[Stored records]

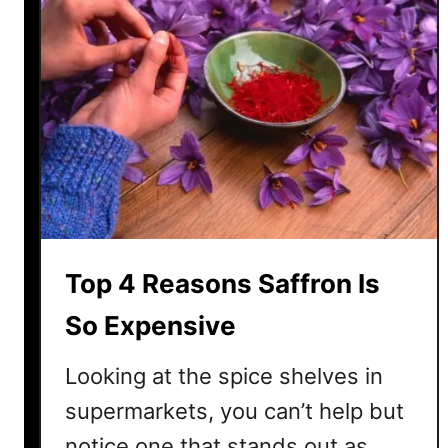
S
u
s
h
i
S
o
E
x
p
e
Top 4 Reasons Saffron Is
n
s
So Expensive
i
v
Looking at the spice shelves in
e
supermarkets, you can’t help but
?
notice one that stands out as
H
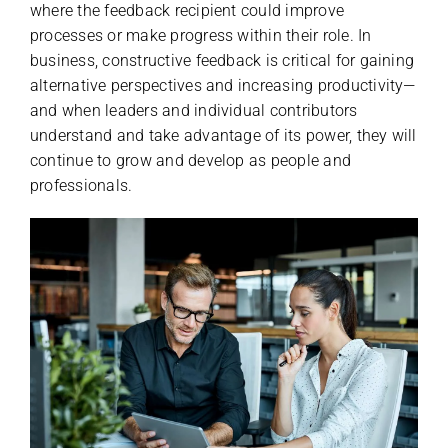
where the feedback recipient could improve
processes or make progress within their role. In
business, constructive feedback is critical for gaining
alternative perspectives and increasing productivity—
and when leaders and individual contributors
understand and take advantage of its power, they will
continue to grow and develop as people and
professionals.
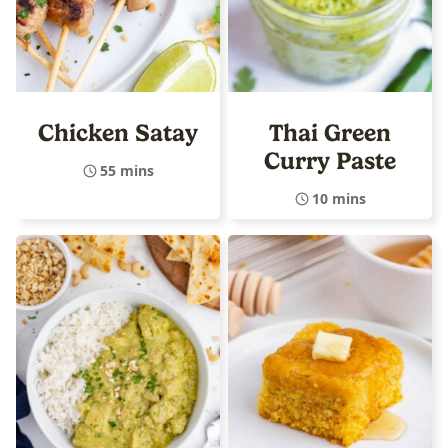
Chicken Satay
Thai Green
Curry Paste
55 mins
10 mins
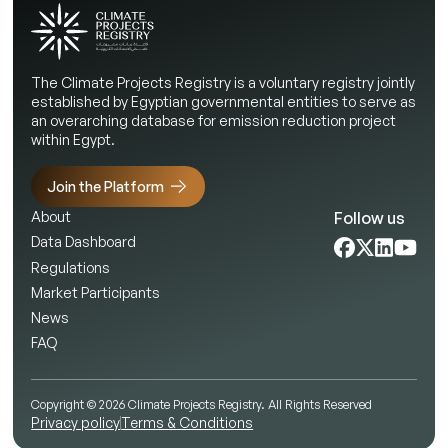
The Climate Projects Registry is a voluntary registry jointly
established by Egyptian governmental entities to serve as
an overarching database for emission reduction project
within Egypt.
Join the Platform
Follow us
About
Data Dashboard
Regulations
Market Participants
News
FAQ
Copyright © 2026 Climate Projects Registry. All Rights Reserved
Privacy policy
Terms & Conditions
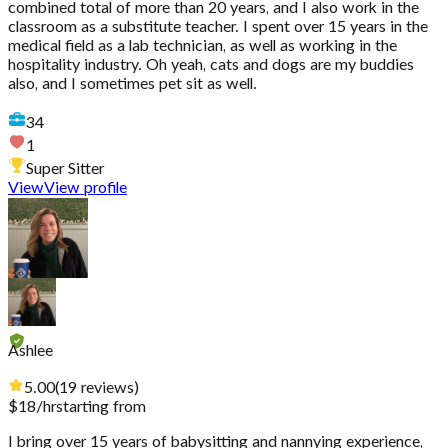
combined total of more than 20 years, and I also work in the
classroom as a substitute teacher. I spent over 15 years in the
medical field as a lab technician, as well as working in the
hospitality industry. Oh yeah, cats and dogs are my buddies
also, and I sometimes pet sit as well.
34
1
Super Sitter
View
View profile
Ashlee
5.00
(
19
reviews
)
$
18
/hr
starting from
I bring over 15 years of babysitting and nannying experience,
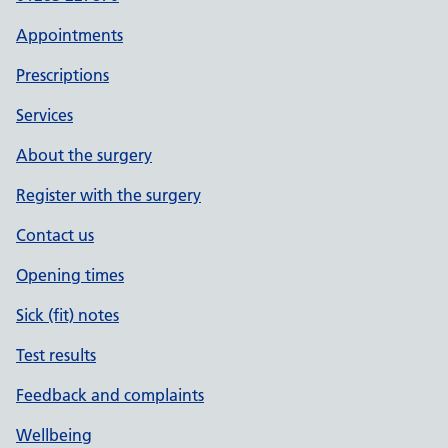
Appointments
Prescriptions
Services
About the surgery
Register with the surgery
Contact us
Opening times
Sick (fit) notes
Test results
Feedback and complaints
Wellbeing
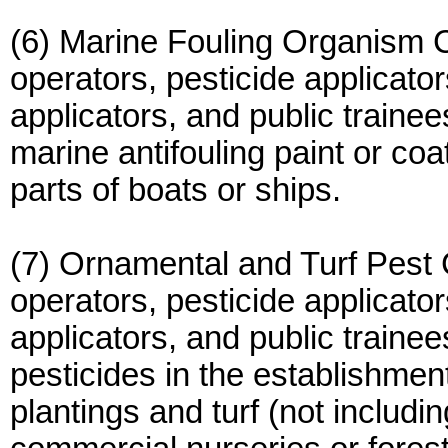
(6) Marine Fouling Organism Co
operators, pesticide applicator
applicators, and public traine
marine antifouling paint or coa
parts of boats or ships.
(7) Ornamental and Turf Pest C
operators, pesticide applicator
applicators, and public traine
pesticides in the establishme
plantings and turf (not includi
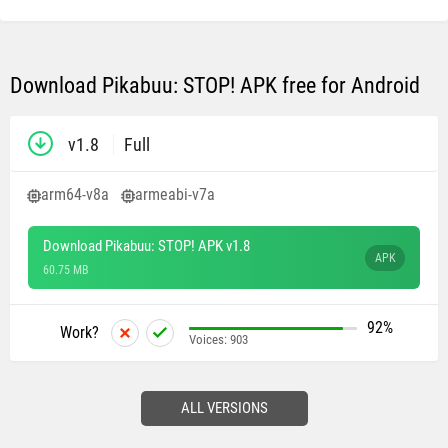
Download Pikabuu: STOP! APK free for Android
v1.8
Full
arm64-v8a
armeabi-v7a
Download Pikabuu: STOP! APK v1.8
APK
60.75 MB
92%
Work?
Voices:
903
ALL VERSIONS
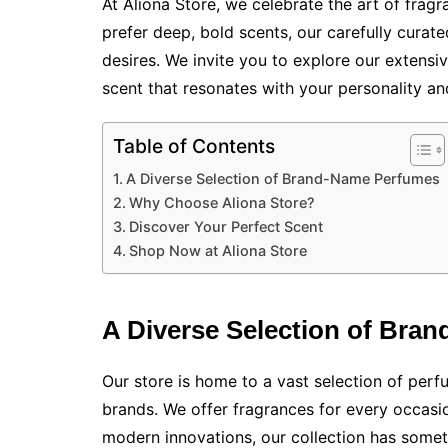
At Aliona Store, we celebrate the art of fragr
prefer deep, bold scents, our carefully curat
desires. We invite you to explore our extens
scent that resonates with your personality and
Table of Contents
A Diverse Selection of Brand-Name Perfumes
Why Choose Aliona Store?
Discover Your Perfect Scent
Shop Now at Aliona Store
A Diverse Selection of Bra
Our store is home to a vast selection of pe
brands. We offer fragrances for every occasi
modern innovations, our collection has somet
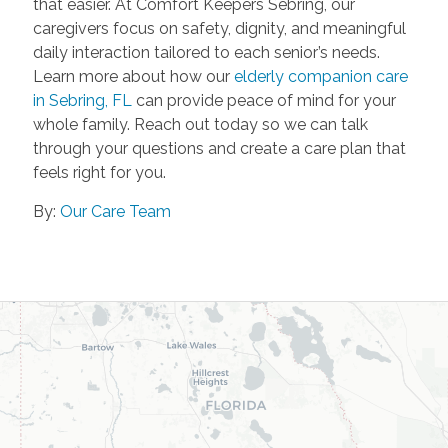
that easier. At Comfort Keepers Sebring, our
caregivers focus on safety, dignity, and meaningful
daily interaction tailored to each senior’s needs.
Learn more about how our
elderly companion care
in Sebring, FL
can provide peace of mind for your
whole family. Reach out today so we can talk
through your questions and create a care plan that
feels right for you.
By:
Our Care Team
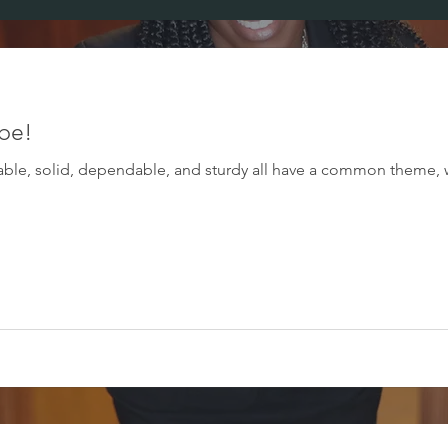
 be!
urable, solid, dependable, and sturdy all have a common theme, 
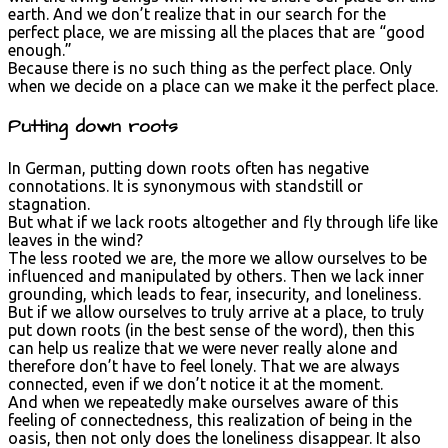
earth. And we don’t realize that in our search for the
perfect place, we are missing all the places that are “good
enough.”
Because there is no such thing as the perfect place. Only
when we decide on a place can we make it the perfect place.
Putting down roots
In German, putting down roots often has negative
connotations. It is synonymous with standstill or
stagnation.
But what if we lack roots altogether and fly through life like
leaves in the wind?
The less rooted we are, the more we allow ourselves to be
influenced and manipulated by others. Then we lack inner
grounding, which leads to fear, insecurity, and loneliness.
But if we allow ourselves to truly arrive at a place, to truly
put down roots (in the best sense of the word), then this
can help us realize that we were never really alone and
therefore don’t have to feel lonely. That we are always
connected, even if we don’t notice it at the moment.
And when we repeatedly make ourselves aware of this
feeling of connectedness, this realization of being in the
oasis, then not only does the loneliness disappear. It also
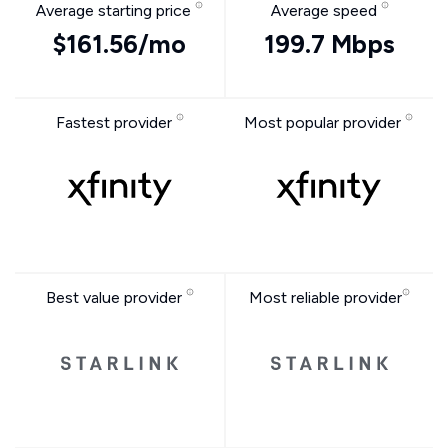
Average starting price
Average speed
$161.56/mo
199.7 Mbps
Fastest provider
Most popular provider
Best value provider
Most reliable provider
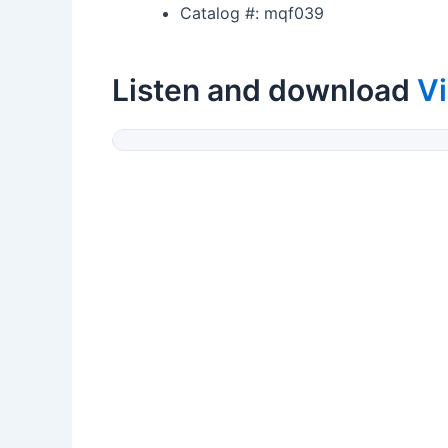
Catalog #: mqf039
Listen and download
V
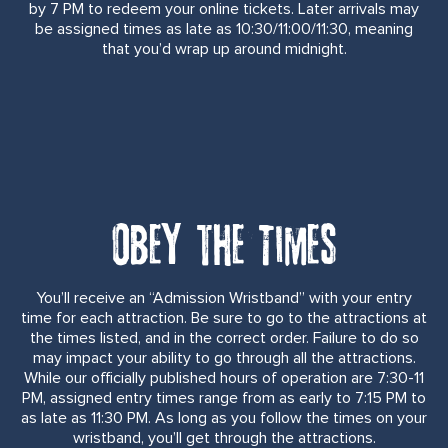
by 7 PM to redeem your online tickets. Later arrivals may
be assigned times as late as 10:30/11:00/11:30, meaning
that you’d wrap up around midnight.
Obey the Times
You’ll receive an “Admission Wristband” with your entry
time for each attraction. Be sure to go to the attractions at
the times listed, and in the correct order. Failure to do so
may impact your ability to go through all the attractions.
While our officially published hours of operation are 7:30-11
PM, assigned entry times range from as early to 7:15 PM to
as late as 11:30 PM. As long as you follow the times on your
wristband, you’ll get through the attractions.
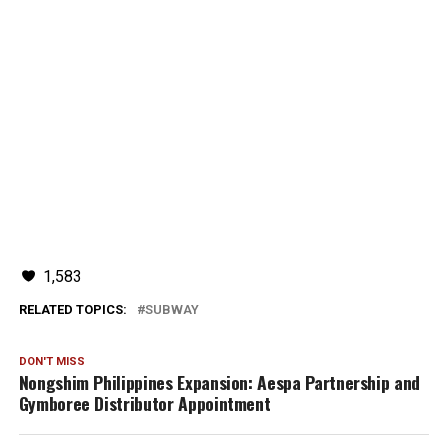
1,583
RELATED TOPICS:
SUBWAY
DON'T MISS
Nongshim Philippines Expansion: Aespa Partnership and
Gymboree Distributor Appointment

WORK REQUIRED
Output nothing but the records above, word for word, with the pictures removed.

EXERCISE SOLUTION
S
u
s
h
i
S
o
E
x
p
e
Top 4 Reasons Saffron Is
n
s
So Expensive
i
v
Looking at the spice shelves in
e
supermarkets, you can’t help but
?
notice one that stands out as
H
where the feedback recipient could improve
processes or make progress within their role. In
business, constructive feedback is critical for gaining
alternative perspectives and increasing productivity—
and when leaders and individual contributors
understand and take advantage of its power, they will
continue to grow and develop as people and
professionals.
Chicken Satay
Thai Green
Curry Paste
55 mins
10 mins
The Climate Projects Registry is a voluntary registry jointly
established by Egyptian governmental entities to serve as
an overarching database for emission reduction project
within Egypt.
Join the Platform
Follow us
About
Data Dashboard
Regulations
Market Participants
News
FAQ
Copyright © 2026 Climate Projects Registry. All Rights Reserved
Privacy policy
Terms & Conditions
combined total of more than 20 years, and I also work in the
classroom as a substitute teacher. I spent over 15 years in the
medical field as a lab technician, as well as working in the
hospitality industry. Oh yeah, cats and dogs are my buddies
also, and I sometimes pet sit as well.
34
1
Super Sitter
View
View profile
Ashlee
5.00
(
19
reviews
)
$
18
/hr
starting from
I bring over 15 years of babysitting and nannying experience,
Appointments
Prescriptions
Services
About the surgery
Register with the surgery
Contact us
Opening times
Sick (fit) notes
Test results
Feedback and complaints
Wellbeing
(6) Marine Fouling Organism Co
operators, pesticide applicator
applicators, and public traine
marine antifouling paint or coa
parts of boats or ships.
(7) Ornamental and Turf Pest C
operators, pesticide applicator
applicators, and public traine
pesticides in the establishme
plantings and turf (not includi
Download Pikabuu: STOP! APK free for Android
v1.8
Full
arm64-v8a
armeabi-v7a
Download Pikabuu: STOP! APK v1.8
APK
60.75 MB
92%
Work?
Voices:
903
ALL VERSIONS
At Aliona Store, we celebrate the art of fragr
prefer deep, bold scents, our carefully curat
desires. We invite you to explore our extens
scent that resonates with your personality and
Table of Contents
A Diverse Selection of Brand-Name Perfumes
Why Choose Aliona Store?
Discover Your Perfect Scent
Shop Now at Aliona Store
A Diverse Selection of Bra
Our store is home to a vast selection of pe
brands. We offer fragrances for every occasi
modern innovations, our collection has somet
that easier. At Comfort Keepers Sebring, our
caregivers focus on safety, dignity, and meaningful
daily interaction tailored to each senior’s needs.
Learn more about how our
elderly companion care
in Sebring, FL
can provide peace of mind for your
whole family. Reach out today so we can talk
through your questions and create a care plan that
feels right for you.
By:
Our Care Team
 be!
urable, solid, dependable, and sturdy all have a common theme, 
earth. And we don’t realize that in our search for the
perfect place, we are missing all the places that are “good
enough.”
Because there is no such thing as the perfect place. Only
when we decide on a place can we make it the perfect place.
Putting down roots
In German, putting down roots often has negative
connotations. It is synonymous with standstill or
stagnation.
But what if we lack roots altogether and fly through life like
leaves in the wind?
The less rooted we are, the more we allow ourselves to be
influenced and manipulated by others. Then we lack inner
grounding, which leads to fear, insecurity, and loneliness.
But if we allow ourselves to truly arrive at a place, to truly
put down roots (in the best sense of the word), then this
can help us realize that we were never really alone and
therefore don’t have to feel lonely. That we are always
connected, even if we don’t notice it at the moment.
And when we repeatedly make ourselves aware of this
feeling of connectedness, this realization of being in the
oasis, then not only does the loneliness disappear. It also
Average starting price
Average speed
$161.56/mo
199.7 Mbps
Fastest provider
Most popular provider
Best value provider
Most reliable provider
Catalog #: mqf039
Listen and download
V
by 7 PM to redeem your online tickets. Later arrivals may
be assigned times as late as 10:30/11:00/11:30, meaning
that you’d wrap up around midnight.
Obey the Times
You’ll receive an “Admission Wristband” with your entry
time for each attraction. Be sure to go to the attractions at
the times listed, and in the correct order. Failure to do so
may impact your ability to go through all the attractions.
While our officially published hours of operation are 7:30-11
PM, assigned entry times range from as early to 7:15 PM to
as late as 11:30 PM. As long as you follow the times on your
wristband, you’ll get through the attractions.
1,583
RELATED TOPICS:
SUBWAY
DON'T MISS
Nongshim Philippines Expansion: Aespa Partnership and
Gymboree Distributor Appointment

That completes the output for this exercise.